▸ PROVIDED PASSAGE

== Segment start ==

Spectator: How to name your dog

Our dog is named after Syrie Maugham, the interior designer famous for her all-white decor. She (the decorator) was the daughter of Dr Barnado and the unhappy wife of Somerset Maugham. She designed rooms for fashion legends such as Schiaparelli and Capt Molyneux as well as Wallis Simpson and her Prince of Wales. She’s probably as responsible as any designer for getting us out of the grim, dark-crimson clutter of the Victorian drawing room.

None of this is relevant to our dog, a grey Weimaraner who could turn an all-white room into one celebrating 50 shades of mud in a few moments. However, Maugham’s best-known quotation, ‘Nobody is any better than he should be’, is entirely relevant. I originally wanted to call the dog Sirius, after the Dog Star, the brightest in the sky (although Sirius actually comes from the Greek meaning ‘scorcher’, which is nearer the truth with our dog).

But Sirius is a dog, not a bitch. The feminine version would be Syria and, even before that country descended into appalling bloodshed and anarchy, I decided I couldn’t shout ‘Syria’ at a dog in a London park. Previous dogs have also been called after those I admire, which is as good an inspiration as any. Nik was named after Sir Nikolaus Pevsner, Chloé after the French fashion-design house that was clever enough to invent prêt-à-porter, thus freeing us from the extravagance of couture, and Otto after Otto Dix, the German painter of the Neue Sachlichkeit. Actually, I’m lying here. I just liked the name Otto for a German dog.

== Segment end ==

▸ EXERCISE
Carry the essay on naming dogs forward from its final sentence, keeping the same first-person voice. The items that come next were taken from a separate source and have no connection to the dog-naming essay.

▸ SUPPLIED DATA

== Segment start ==

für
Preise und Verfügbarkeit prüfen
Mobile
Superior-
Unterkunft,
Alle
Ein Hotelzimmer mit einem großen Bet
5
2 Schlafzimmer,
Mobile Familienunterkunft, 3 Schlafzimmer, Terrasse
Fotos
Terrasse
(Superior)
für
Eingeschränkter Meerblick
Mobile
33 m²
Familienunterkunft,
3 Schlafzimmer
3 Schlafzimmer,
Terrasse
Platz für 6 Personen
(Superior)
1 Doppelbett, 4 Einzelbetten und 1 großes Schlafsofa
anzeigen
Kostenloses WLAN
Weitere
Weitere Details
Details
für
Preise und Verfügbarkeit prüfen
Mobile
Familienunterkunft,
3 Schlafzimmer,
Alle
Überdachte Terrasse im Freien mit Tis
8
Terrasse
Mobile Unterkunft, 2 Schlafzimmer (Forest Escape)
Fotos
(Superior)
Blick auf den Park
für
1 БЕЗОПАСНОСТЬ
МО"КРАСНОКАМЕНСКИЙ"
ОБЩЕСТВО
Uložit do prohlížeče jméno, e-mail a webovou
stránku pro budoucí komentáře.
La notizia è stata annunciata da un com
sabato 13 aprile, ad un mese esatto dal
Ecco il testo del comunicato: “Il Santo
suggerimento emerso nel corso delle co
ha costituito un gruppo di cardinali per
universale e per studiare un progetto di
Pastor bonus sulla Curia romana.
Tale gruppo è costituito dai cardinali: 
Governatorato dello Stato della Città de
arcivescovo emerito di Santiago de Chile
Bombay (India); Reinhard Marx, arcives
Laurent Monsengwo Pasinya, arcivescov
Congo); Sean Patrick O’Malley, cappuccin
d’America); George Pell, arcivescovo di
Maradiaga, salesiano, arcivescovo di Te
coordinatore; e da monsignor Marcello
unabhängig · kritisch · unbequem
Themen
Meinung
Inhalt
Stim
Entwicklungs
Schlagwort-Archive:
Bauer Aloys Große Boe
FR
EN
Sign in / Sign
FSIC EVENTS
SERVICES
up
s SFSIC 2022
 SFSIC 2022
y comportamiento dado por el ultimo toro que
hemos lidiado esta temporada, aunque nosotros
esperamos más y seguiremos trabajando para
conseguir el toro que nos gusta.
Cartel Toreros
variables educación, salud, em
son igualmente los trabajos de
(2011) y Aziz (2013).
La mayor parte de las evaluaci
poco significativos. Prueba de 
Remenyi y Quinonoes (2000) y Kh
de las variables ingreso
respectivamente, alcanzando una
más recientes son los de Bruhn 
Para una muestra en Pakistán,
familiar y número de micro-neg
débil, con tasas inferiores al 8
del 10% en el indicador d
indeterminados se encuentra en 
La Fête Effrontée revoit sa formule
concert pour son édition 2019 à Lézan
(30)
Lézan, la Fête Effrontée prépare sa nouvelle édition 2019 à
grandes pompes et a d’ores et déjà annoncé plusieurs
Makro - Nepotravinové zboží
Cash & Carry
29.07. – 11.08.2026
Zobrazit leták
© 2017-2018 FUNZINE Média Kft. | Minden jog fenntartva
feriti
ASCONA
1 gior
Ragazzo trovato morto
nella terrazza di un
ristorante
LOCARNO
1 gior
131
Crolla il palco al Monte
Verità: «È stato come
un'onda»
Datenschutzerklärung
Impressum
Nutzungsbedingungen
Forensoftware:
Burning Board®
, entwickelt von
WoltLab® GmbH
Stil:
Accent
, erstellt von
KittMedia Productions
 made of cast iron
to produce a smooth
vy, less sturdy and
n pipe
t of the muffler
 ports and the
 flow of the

== Segment end ==

▸ RESULT OF THIS EXERCISE
Dix, whose 1926 Eton cropped and monocled Portrait of the journalist Sylvia von Harden is as good as portraits get, was known for his satire of Weimar society and my dog, Otto, was another Weimaraner. None of these names has raised any human hackles in the park. London dogs need circumspect names: we’ve come across Lily, Eddie and Whisky and it’s hard to see that anyone could take offence at these.

It’s easier in the country. I once knew a company chairman whose black labs were unfairly called Goofy and Bonkers-not names I would choose and certainly not to be shouted in a municipal park. But, as she had thousands of acres of Argyll hillside of her own, populated with nothing but red deer and the occasional ghillie, there was no one about to take offence. And don’t even think about calling your dog after its colour. Wing Commander Guy Gibson VC, DSO, DFC of the Dam Busters had a black labrador, who was the mascot of 617 Squadron with a name so currently heinous that I can’t write it down, even with asterisks. The Dam Busters film was censored in 1999 and the dog’s name-used as code to signify the dam had been successfully breached-removed.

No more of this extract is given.